Repeat the full listing below verbatim and keep the images out.

*** Opening SUPPLIED DATA ***

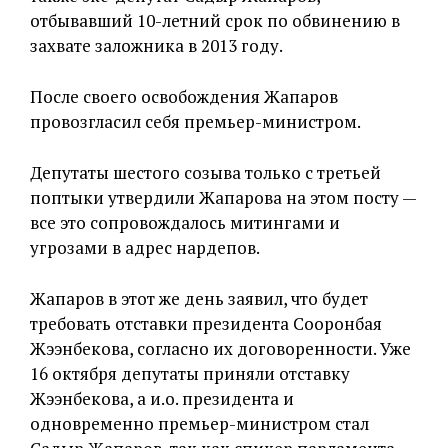
отбывавший 10-летний срок по обвинению в
захвате заложника в 2013 году.
После своего освобождения Жапаров
провозгласил себя премьер-министром.
Депутаты шестого созыва только с третьей
поптыки утвердили Жапарова на этом посту —
все это сопровождалось митингами и
угрозами в адрес нардепов.
Жапаров в этот же день заявил, что будет
требовать отставки президента Сооронбая
Жээнбекова, согласно их договоренности. Уже
16 октября депутаты приняли отставку
Жээнбекова, а и.о. президента и
одновременно премьер-министром стал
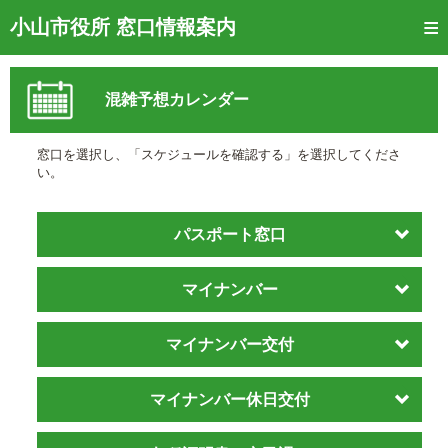
トップページ
小山市役所 窓口情報案内
ご利用方法
混雑予想カレンダー
窓口混雑状況
待ち状況確認
窓口を選択し、「スケジュールを確認する」を選択してくださ
い。
交付状況確認
メール通知登録
パスポート窓口
混雑予想カレンダー
マイナンバー
マイナンバー交付
マイナンバー休日交付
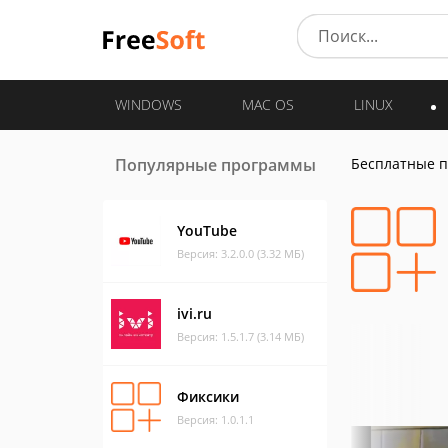
WINDOWS
MAC OS
LINUX
Популярные программы
Бесплатные 
YouTube
Версия: 3.2.0.0 (3.32 МБ)
ivi.ru
Версия: 1.5.1.7 (3.14 МБ)
Фиксики
Версия: 1.0.1.1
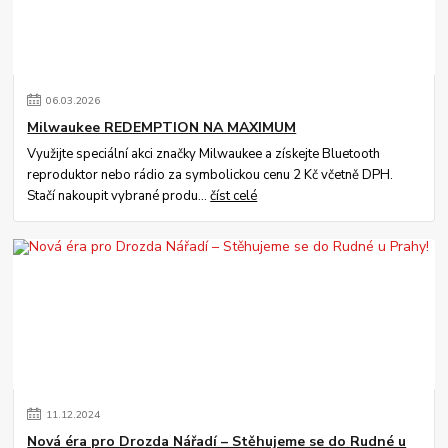
06
.
03
.
2026
Milwaukee REDEMPTION NA MAXIMUM
Využijte speciální akci značky Milwaukee a získejte Bluetooth
reproduktor nebo rádio za symbolickou cenu 2 Kč včetně DPH.
Stačí nakoupit vybrané produ...
číst celé
11
.
12
.
2024
Nová éra pro Drozda Nářadí – Stěhujeme se do Rudné u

*** Closing SUPPLIED DATA ***

» RESULT FOR THIS TASK
отбывавший 10-летний срок по обвинению в
захвате заложника в 2013 году.
После своего освобождения Жапаров
провозгласил себя премьер-министром.
Депутаты шестого созыва только с третьей
поптыки утвердили Жапарова на этом посту —
все это сопровождалось митингами и
угрозами в адрес нардепов.
Жапаров в этот же день заявил, что будет
требовать отставки президента Сооронбая
Жээнбекова, согласно их договоренности. Уже
16 октября депутаты приняли отставку
Жээнбекова, а и.о. президента и
одновременно премьер-министром стал
トップページ
小山市役所 窓口情報案内
ご利用方法
混雑予想カレンダー
窓口混雑状況
待ち状況確認
窓口を選択し、「スケジュールを確認する」を選択してくださ
い。
交付状況確認
メール通知登録
パスポート窓口
混雑予想カレンダー
マイナンバー
マイナンバー交付
マイナンバー休日交付
WINDOWS
MAC OS
LINUX
Популярные программы
Бесплатные 
YouTube
Версия: 3.2.0.0 (3.32 МБ)
ivi.ru
Версия: 1.5.1.7 (3.14 МБ)
Фиксики
Версия: 1.0.1.1
06
.
03
.
2026
Milwaukee REDEMPTION NA MAXIMUM
Využijte speciální akci značky Milwaukee a získejte Bluetooth
reproduktor nebo rádio za symbolickou cenu 2 Kč včetně DPH.
Stačí nakoupit vybrané produ...
číst celé
11
.
12
.
2024
Nová éra pro Drozda Nářadí – Stěhujeme se do Rudné u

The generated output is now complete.